早稲田祭の講演会に行って来ました。のでこれサイン本(嬉!
「『さよなら妖精』は主人公の誤謬の物語」だと米澤さんが講演会中に言っていて、なるほど!と感心したので、サイン会のときにその話をしてみたら、「この『ボトルネック』も同じなんですよ」と返された。

そのつもりで読み始めたのに。
ボトルネック”の辞書的意味が説明された瞬間にその先の展開が見えてしまって、そこから後はずっと息苦しかった。最後には、思い過ごしでした!でまとまることを期待していたのに、全く救いがなかった。と、最初は思った。

主人公から見ると永遠に救いはない。だけど、例えば逆だったら?サキがリョウの世界に行って、リョウに会う。リョウのときほど悲惨ではないかもしれないけど、それなりに良いことがあって、それなりに悪いこともある。本当は誰でもそうなんじゃないかな?リョウの視点の一人称でなければリョウ=ボトルネックはそれほど説得力を持って成り立たなかったんだと思う。
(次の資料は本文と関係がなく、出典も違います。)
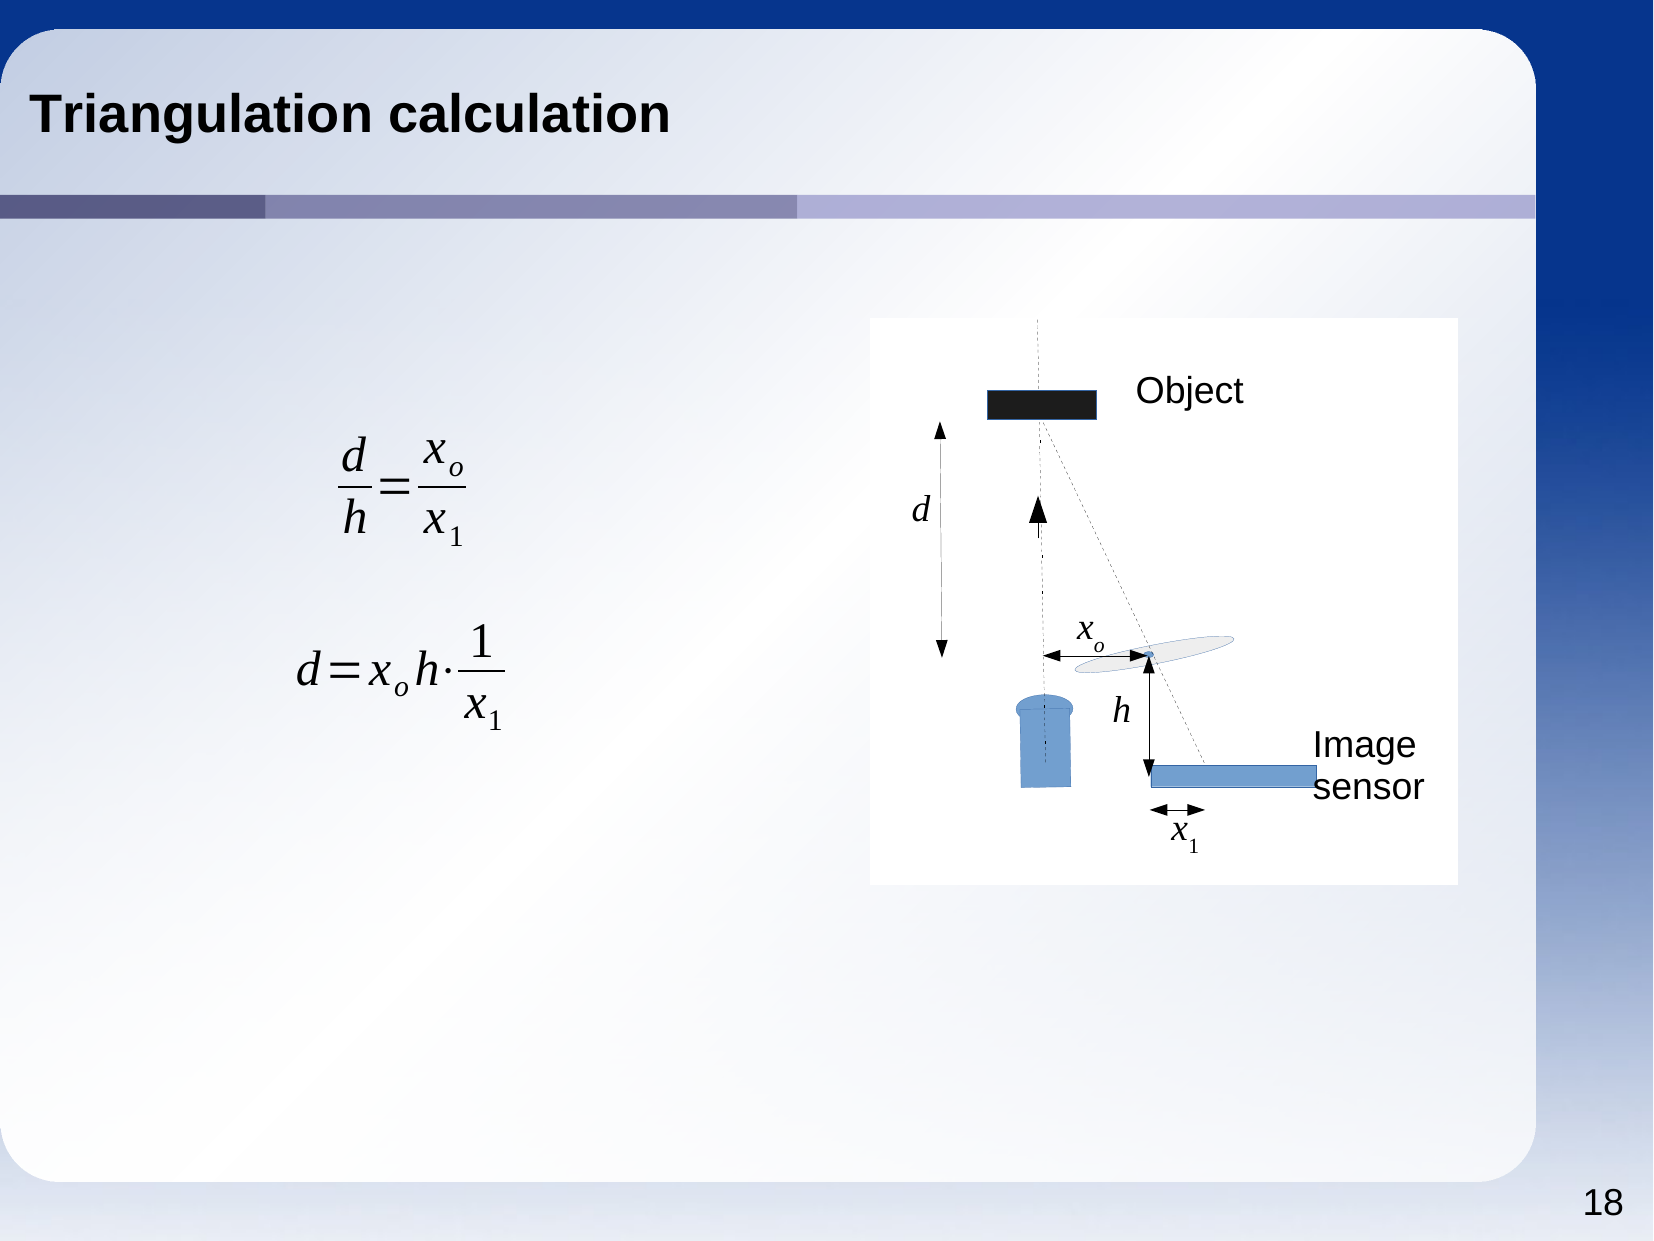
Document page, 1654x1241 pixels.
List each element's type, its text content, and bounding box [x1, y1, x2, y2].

これで、「この『ボトルネック』も同じなんですよ」の説明がつくかな?
何故メールを見て笑うのかは不明のままだけど。


それにしても読了後2・3日間、再起不能状態に陥った。ただバットエンドなのなら、そんなに落ち込むことではないけど、主人公の世界への視線とか鬱々とした雰囲気とか、全部が普段の自分に当てはまりすぎて。

落ち込みはしたけれど、自分の感情をここまで引きずられるような本に会えるのはとても幸せなことだな、と改めて実感した一冊でした。